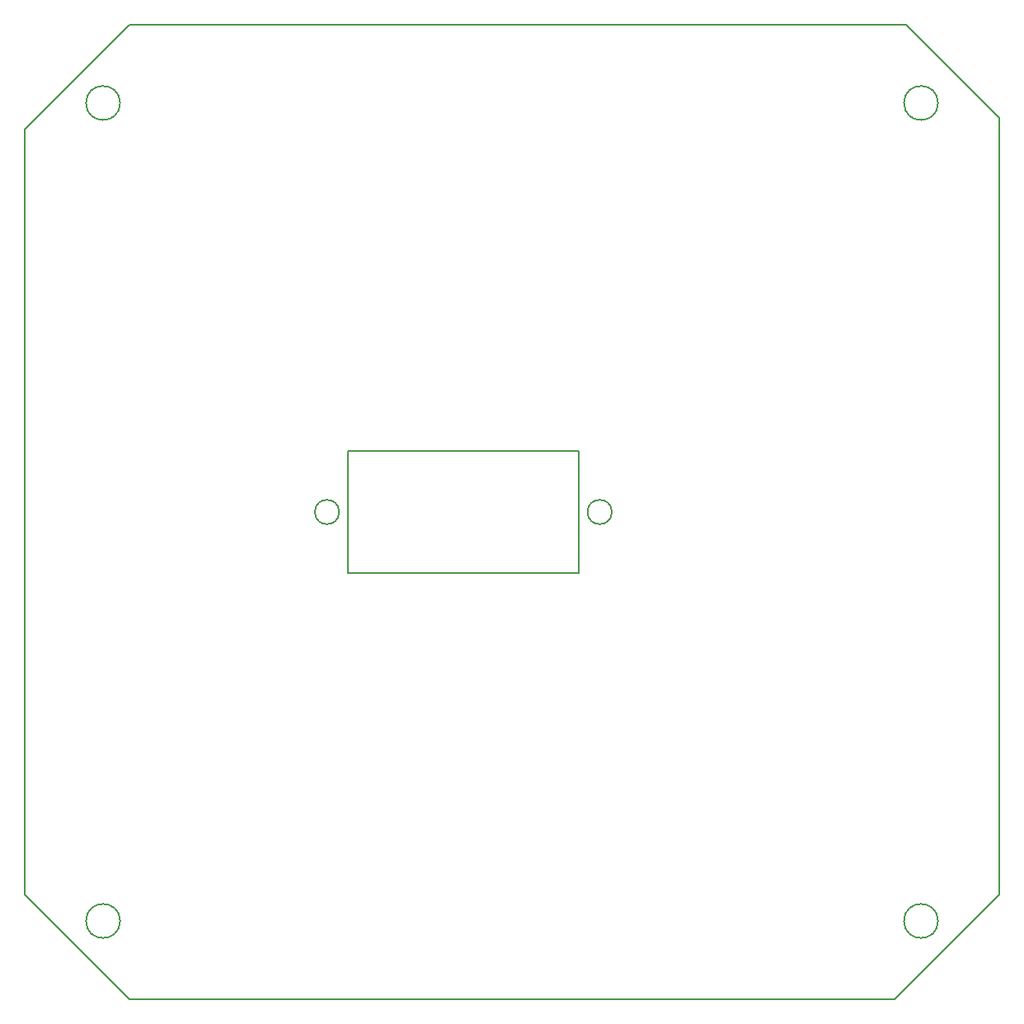
<source format=gbr>
G04 #@! TF.FileFunction,Profile,NP*
%FSLAX46Y46*%
G04 Gerber Fmt 4.6, Leading zero omitted, Abs format (unit mm)*
G04 Created by KiCad (PCBNEW 4.0.7) date 01/01/18 19:06:04*
%MOMM*%
%LPD*%
G01*
G04 APERTURE LIST*
%ADD10C,0.100000*%
%ADD11C,0.150000*%
G04 APERTURE END LIST*
D10*
D11*
X139250000Y-150000000D02*
X60750000Y-150000000D01*
X83125000Y-93750000D02*
X106875000Y-93750000D01*
X83125000Y-106250000D02*
X106875000Y-106250000D01*
X110250000Y-100000000D02*
G75*
G03X110250000Y-100000000I-1250000J0D01*
G01*
X82250000Y-100000000D02*
G75*
G03X82250000Y-100000000I-1250000J0D01*
G01*
X83125000Y-106250000D02*
X83125000Y-93750000D01*
X106875000Y-93750000D02*
X106875000Y-106250000D01*
X143750000Y-58000000D02*
G75*
G03X143750000Y-58000000I-1750000J0D01*
G01*
X60750000Y-50000000D02*
X61000000Y-50000000D01*
X50000000Y-60750000D02*
X60750000Y-50000000D01*
X59750000Y-58000000D02*
G75*
G03X59750000Y-58000000I-1750000J0D01*
G01*
X150000000Y-59500000D02*
X150000000Y-60750000D01*
X140500000Y-50000000D02*
X150000000Y-59500000D01*
X139250000Y-50000000D02*
X140500000Y-50000000D01*
X143750000Y-142000000D02*
G75*
G03X143750000Y-142000000I-1750000J0D01*
G01*
X59750000Y-142000000D02*
G75*
G03X59750000Y-142000000I-1750000J0D01*
G01*
X150000000Y-139250000D02*
X139250000Y-150000000D01*
X150000000Y-60750000D02*
X150000000Y-139250000D01*
X60750000Y-50000000D02*
X139250000Y-50000000D01*
X50000000Y-139250000D02*
X50000000Y-60750000D01*
X60750000Y-150000000D02*
X50000000Y-139250000D01*
M02*

</source>
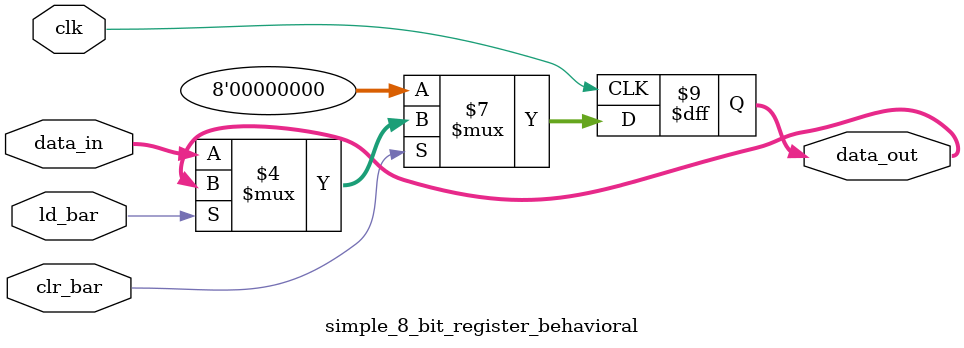
<source format=v>

module simple_8_bit_register_behavioral (
    input       [7:0]   data_in,    // Data to load
    input               clk,        // Clock
    input               ld_bar,     // Load
    input               clr_bar,    // Clear
    output  reg [7:0]   data_out    // Output Data
);

    // 8-BIT REGISTER
    // ALWAYS BLOCK with NON-BLOCKING PROCEDURAL ASSIGNMENT STATEMENT
    always @ (posedge clk) begin
        if (~clr_bar) begin
            data_out <= 0;
        end else if (~ld_bar) begin
            data_out <= data_in;
        end
    end

endmodule

</source>
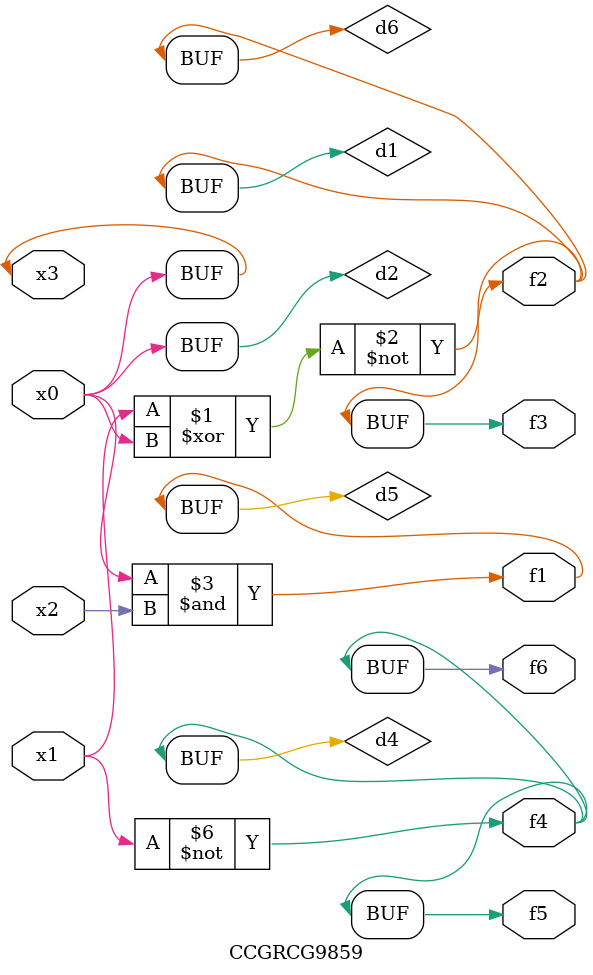
<source format=v>
module CCGRCG9859(
	input x0, x1, x2, x3,
	output f1, f2, f3, f4, f5, f6
);

	wire d1, d2, d3, d4, d5, d6;

	xnor (d1, x1, x3);
	buf (d2, x0, x3);
	nand (d3, x0, x2);
	not (d4, x1);
	nand (d5, d3);
	or (d6, d1);
	assign f1 = d5;
	assign f2 = d6;
	assign f3 = d6;
	assign f4 = d4;
	assign f5 = d4;
	assign f6 = d4;
endmodule

</source>
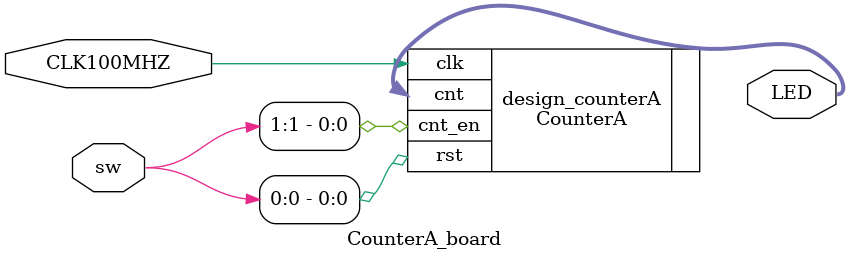
<source format=v>
`timescale 1ns / 1ps


module CounterA_board(
    input wire CLK100MHZ,
    input wire [15:0] sw,
    output wire [15:0] LED 
    );
    
    CounterA design_counterA(
        .clk(CLK100MHZ),
        .rst(sw[0]),
        .cnt_en(sw[1]),
        .cnt(LED)
    );
endmodule

</source>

━━━━━━━━

### YOUR ASSIGNMENT
Every line with "output" in it should be copied from the entries.

### RESULT
    output  reg [7:0]   data_out    // Output Data
	output f1, f2, f3, f4, f5, f6
    output wire [15:0] LED 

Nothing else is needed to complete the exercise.